Another example is Amelia, from one of my company's current projects. The fact that she's human, and the story is set in present day, made things easier but the process was the same. I gave her red hair because it's a rare hair color in general (but it's even less common in Central America, where I live), and I also gave her green eyes (those are a little bit more common, but still not common enough in this region).
The fact that Amelia is a character grounded in reality (she's not a cartoon nor a fictional race set in a fictional alternate version of my country) could be used as an example of how a character could be out of place. If, for example, giving her blue eyes would have been a bad idea because people born in this country don't have blue eyes.
As I said before, chances are the visual representation will change as you develop the other story elements, and this part may make you change a few things: writing the character biography and background.
I have to say the biography has to be as detailed as you need it to be. You don't need to write the entire book of the character's life to the smallest detail if they are not needed. Just enough to give you an idea of what kind of person the character is. Things like what does your character like or dislike, studies, economic background, house location, etc. This can be really interesting because you are able to throw a lot of ideas, but a lot of those ideas may not be useful as they may contradict parts of the story or other parts of the biography. To give you an example, you can't write that your character always had good health and then say your character struggled with some chronic disease for a long time.
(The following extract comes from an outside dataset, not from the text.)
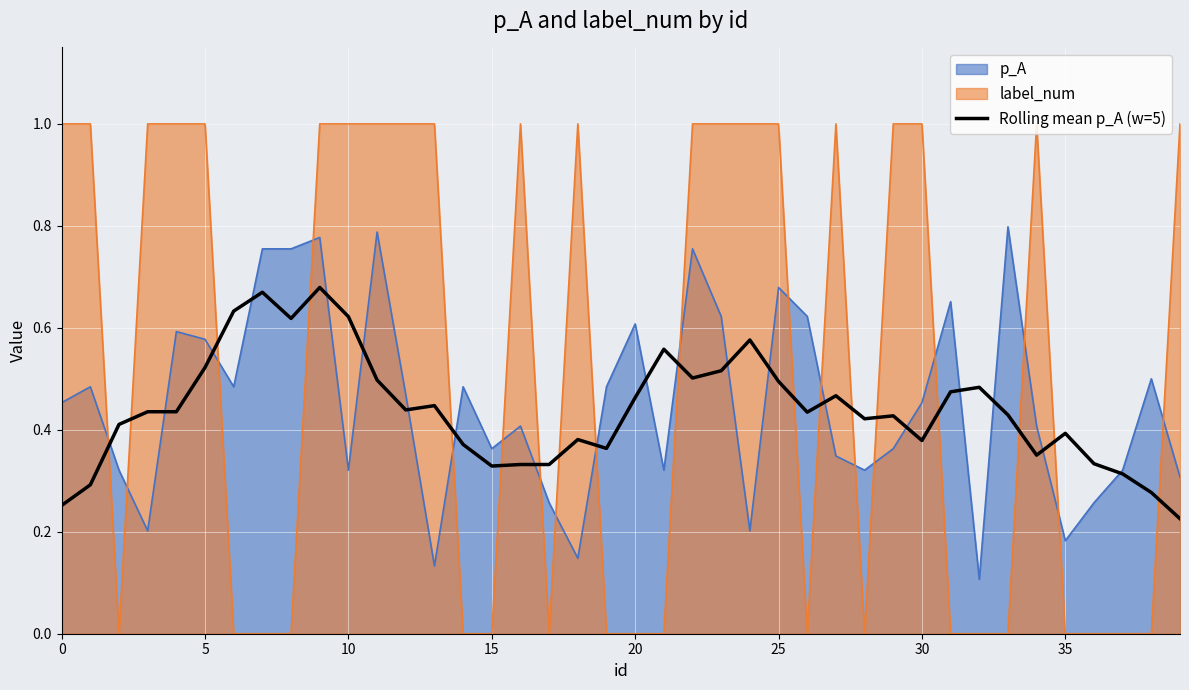

Reading left to right, extract all data points from this chart.

0.3	0.3	0.4	0.4	0.4	0.5	0.6	0.7	0.6	0.7	0.6	0.5	0.4	0.4	0.4	0.3	0.3	0.3	0.4	0.4	0.5	0.6	0.5	0.5	0.6	0.5	0.4	0.5	0.4	0.4	0.4	0.5	0.5	0.4	0.4	0.4	0.3	0.3	0.3	0.2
Due to the way I work, I find this whole process to be a loop. The biography will make me change parts of the visual design, and changes in the visual design will make me change other parts of the biography. These will also make me rethink some possible plot points (even if I'm not working on the actual writing of the story yet). For example, in the case of Amelia, her original hairdo was just a regular ponytail, but the biography made me consider the idea of giving her a braided hairdo, because some story elements make her take a lot of care and pride on her hair's presentation.
To me, the rule of the thumb when writing biographies is simple: if it's going to be relevant. Mentioning that Amelia ate ice cream one random day is not relevant, but mentioning that she routinely goes out to eat ice cream with her family every Saturday afternoon could be relevant.